The idea to enter that game into the Young Inventor Challenge occurred by happenstance.
The Bañuelas family, parishioners at St. Francis of Assisi Catholic Church in Frisco since 2005, learned of the competition during a trip this past summer to the store to purchase board games, where they stumbled across a game that featured a photo and the story of the 2018 Young Inventor Challenge winners. Reading up on the challenge, they learned the competition, usually held in Chicago, was being held virtually this year due to the COVID-19 pandemic.
“For us, it was just the perfect opportunity to enter,” said Marco, adding that the Bañuelas boys already had begun creating the game in the summer of 2019, long before they learned about the contest. “We had something prepared and we could enter virtually. So that’s what we did.”
Bañuelas said coming up with the game concept took only two to three days. Developing the pieces and the game board, though, took about six months. And fine tuning game play?
“Oh, that’s an ongoing process,” Cruz said. “We’ve changed the rules at least 50 times already.”
A grandfather’s legacy
The game itself draws on Bañuelas’ passion for chess, imitating the chessboard, but using golf tees as pieces and different strategies for game play.
“Our first board was pieces of paper and markers,” Marco said. “Then we thought about what my dad would’ve liked and remembered the Cracker Barrel game he had with the golf tees. We grabbed some corkboard, golf tees and that grew into what we have now.”
Another addition draws inspiration from his grandfather.
“We added dice to the game because my grandfather loved Yahtzee,” said Cruz, noting that dice also add an element of chance to the game of strategy. “Depending on what you roll, you can totally change the direction of the game.”

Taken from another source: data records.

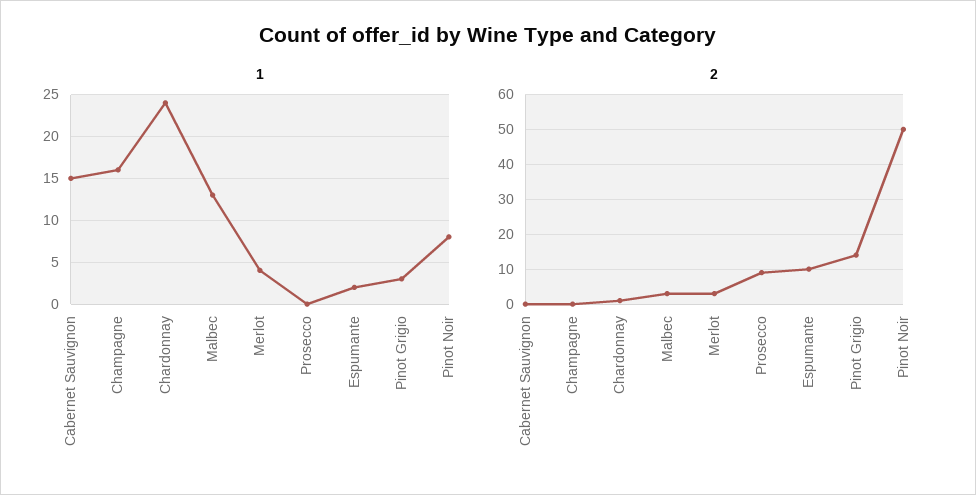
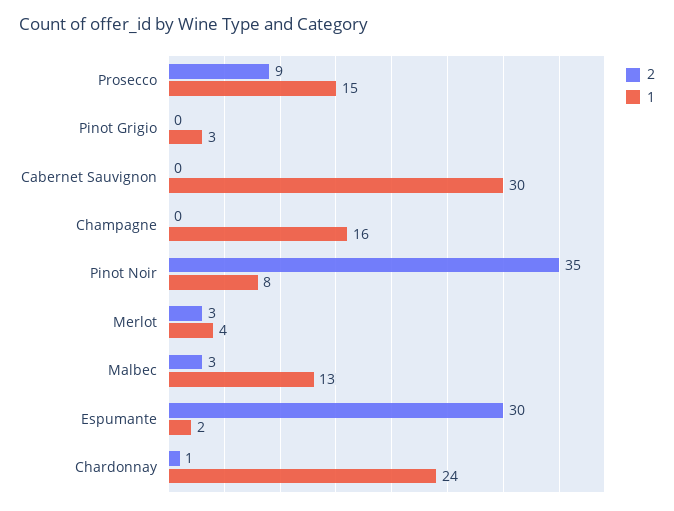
  {
    "1": {
-     "Cabernet Sauvignon": 15,
+     "Cabernet Sauvignon": 30,
      "Champagne": 16,
      "Chardonnay": 24,
      "Malbec": 13,
      "Merlot": 4,
-     "Prosecco": 0,
+     "Prosecco": 15,
      "Espumante": 2,
      "Pinot Grigio": 3,
      "Pinot Noir": 8
    },
    "2": {
      "Cabernet Sauvignon": 0,
      "Champagne": 0,
      "Chardonnay": 1,
      "Malbec": 3,
      "Merlot": 3,
      "Prosecco": 9,
-     "Espumante": 10,
+     "Espumante": 30,
-     "Pinot Grigio": 15,
+     "Pinot Grigio": 0,
-     "Pinot Noir": 50
+     "Pinot Noir": 35
    }
  }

Mary Pecikonis, who teaches at Prince of Peace Catholic School, said the first thing you notice about him is his openness and his contagious smile.

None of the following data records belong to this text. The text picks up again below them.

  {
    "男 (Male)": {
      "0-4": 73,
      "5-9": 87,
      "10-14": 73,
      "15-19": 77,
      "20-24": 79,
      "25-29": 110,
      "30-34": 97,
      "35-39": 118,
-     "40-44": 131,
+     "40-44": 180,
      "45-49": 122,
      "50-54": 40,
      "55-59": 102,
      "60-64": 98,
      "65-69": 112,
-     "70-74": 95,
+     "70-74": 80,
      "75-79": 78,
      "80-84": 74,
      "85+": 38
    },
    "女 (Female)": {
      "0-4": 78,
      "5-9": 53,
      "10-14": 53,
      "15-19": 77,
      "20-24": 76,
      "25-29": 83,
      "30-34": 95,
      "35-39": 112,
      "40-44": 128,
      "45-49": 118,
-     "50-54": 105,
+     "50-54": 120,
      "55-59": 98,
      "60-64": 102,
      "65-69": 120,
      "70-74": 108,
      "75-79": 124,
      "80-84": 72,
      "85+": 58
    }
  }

“He outshines most adults when it comes to compassion, understanding, as well as his ability to positively affect those around him,” she said. “He works hard, no matter what it is but more importantly, he does it because it’s his nature and not to achieve some end. Cruz has a big heart, a sharp and clever mind, and a resilient nature.”
Pecikonis said learning that Cruz received national recognition for creating a game was awe-inspiring.

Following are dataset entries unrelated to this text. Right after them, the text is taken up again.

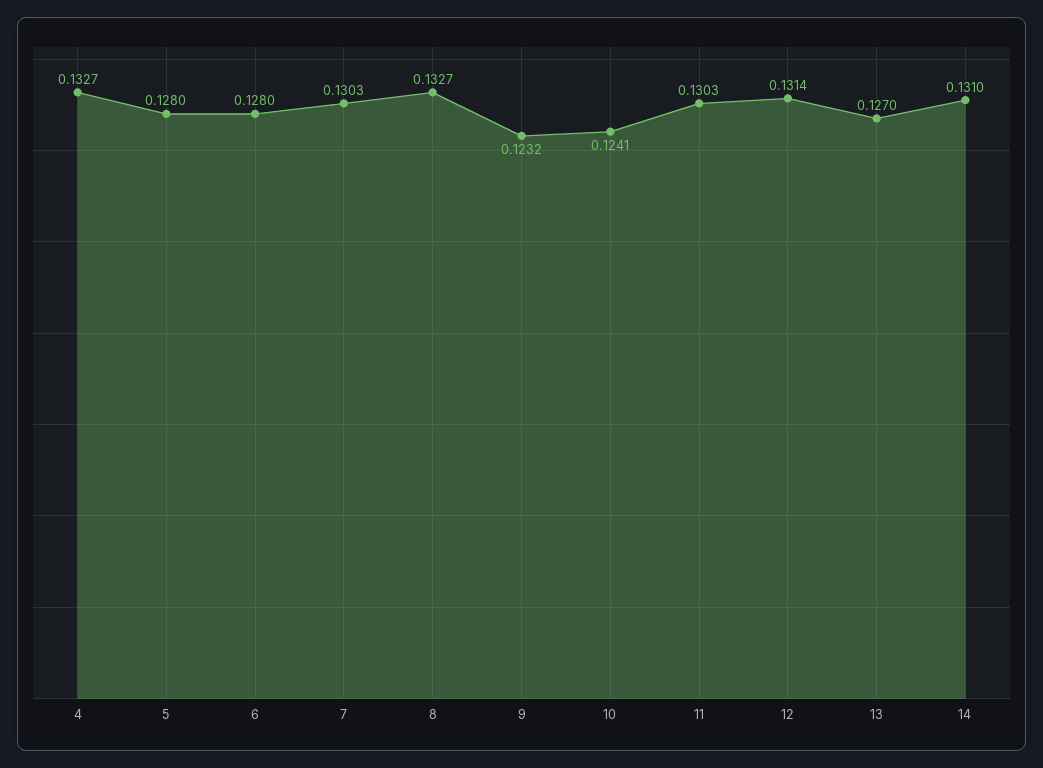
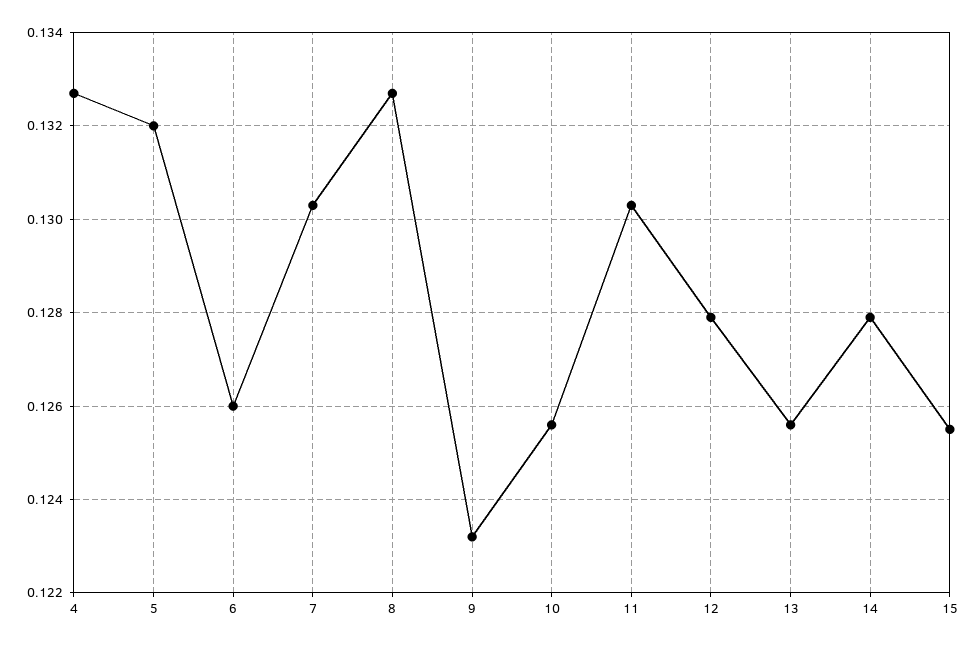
  {
    "4": 0.1327,
-   "5": 0.128,
+   "5": 0.132,
-   "6": 0.128,
+   "6": 0.126,
    "7": 0.1303,
    "8": 0.1327,
    "9": 0.1232,
-   "10": 0.1241,
+   "10": 0.1255,
    "11": 0.1303,
-   "12": 0.1314,
+   "12": 0.128,
-   "13": 0.127,
+   "13": 0.1255,
-   "14": 0.131
+   "14": 0.128,
+   "15": 0.1255
  }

“I continue to be proud of all of his endeavors, but I was especially proud to learn that the game stemmed from a need to create something he and his friends could enjoy together,” she said. “That’s just the type of young man Cruz is. I can’t wait to see what he does next.”
Next for “King of the Board” is an effort to get the game in stores, which could happen via a contract with one of the toy companies involved with the competition or via a Kickstarter.
For the Bañuelas family? Next up is playing more board games, just like their grandfather loved to do.
“It’s just a great way for us all to unplug and spend time as a family,” Marco said. “It’s what we love to do.”